▸ Task description
Determine how many lines of the data include the word "滨文路公交总站外", and write only that number.
== Segment start ==
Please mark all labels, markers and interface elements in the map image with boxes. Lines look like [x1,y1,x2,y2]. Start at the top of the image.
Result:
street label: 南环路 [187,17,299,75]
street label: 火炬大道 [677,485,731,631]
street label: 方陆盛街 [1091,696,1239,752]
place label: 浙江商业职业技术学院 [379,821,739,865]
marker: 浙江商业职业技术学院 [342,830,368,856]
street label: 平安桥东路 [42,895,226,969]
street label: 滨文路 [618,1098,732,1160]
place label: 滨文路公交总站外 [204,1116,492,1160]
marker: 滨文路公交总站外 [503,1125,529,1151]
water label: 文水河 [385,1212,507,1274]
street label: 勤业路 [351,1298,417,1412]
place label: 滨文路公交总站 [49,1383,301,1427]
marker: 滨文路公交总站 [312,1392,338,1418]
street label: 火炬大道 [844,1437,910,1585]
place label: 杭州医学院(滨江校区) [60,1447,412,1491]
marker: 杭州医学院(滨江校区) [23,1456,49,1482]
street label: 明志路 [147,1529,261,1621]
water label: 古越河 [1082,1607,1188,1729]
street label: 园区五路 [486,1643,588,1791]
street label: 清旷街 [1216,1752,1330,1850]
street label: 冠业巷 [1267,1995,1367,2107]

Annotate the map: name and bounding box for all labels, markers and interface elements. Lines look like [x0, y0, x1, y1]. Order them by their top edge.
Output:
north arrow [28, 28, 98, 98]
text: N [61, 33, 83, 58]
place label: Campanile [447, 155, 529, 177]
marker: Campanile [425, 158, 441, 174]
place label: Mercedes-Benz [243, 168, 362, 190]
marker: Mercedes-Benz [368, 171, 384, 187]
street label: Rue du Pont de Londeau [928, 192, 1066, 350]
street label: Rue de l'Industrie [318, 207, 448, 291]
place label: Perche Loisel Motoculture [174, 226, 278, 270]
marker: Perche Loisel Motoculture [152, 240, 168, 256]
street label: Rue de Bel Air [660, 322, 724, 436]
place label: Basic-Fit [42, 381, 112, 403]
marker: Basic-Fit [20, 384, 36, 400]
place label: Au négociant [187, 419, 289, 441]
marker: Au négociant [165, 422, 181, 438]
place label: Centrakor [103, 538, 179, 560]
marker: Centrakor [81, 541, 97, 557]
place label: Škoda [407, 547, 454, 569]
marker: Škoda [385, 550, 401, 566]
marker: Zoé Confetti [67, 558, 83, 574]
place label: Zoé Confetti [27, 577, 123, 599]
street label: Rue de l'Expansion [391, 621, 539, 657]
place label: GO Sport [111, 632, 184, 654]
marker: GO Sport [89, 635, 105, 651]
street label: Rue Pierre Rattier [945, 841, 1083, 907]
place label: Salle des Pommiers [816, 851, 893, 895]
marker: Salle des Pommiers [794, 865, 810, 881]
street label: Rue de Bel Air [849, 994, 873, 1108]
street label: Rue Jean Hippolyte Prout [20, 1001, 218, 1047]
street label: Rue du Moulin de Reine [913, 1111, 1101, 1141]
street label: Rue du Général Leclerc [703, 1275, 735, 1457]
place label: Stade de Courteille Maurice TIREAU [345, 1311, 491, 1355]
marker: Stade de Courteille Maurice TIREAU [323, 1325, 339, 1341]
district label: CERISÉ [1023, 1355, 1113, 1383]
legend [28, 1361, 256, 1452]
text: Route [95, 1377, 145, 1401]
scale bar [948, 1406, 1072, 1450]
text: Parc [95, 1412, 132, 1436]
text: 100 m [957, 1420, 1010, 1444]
== Segment end ==
▸ Problem solution
2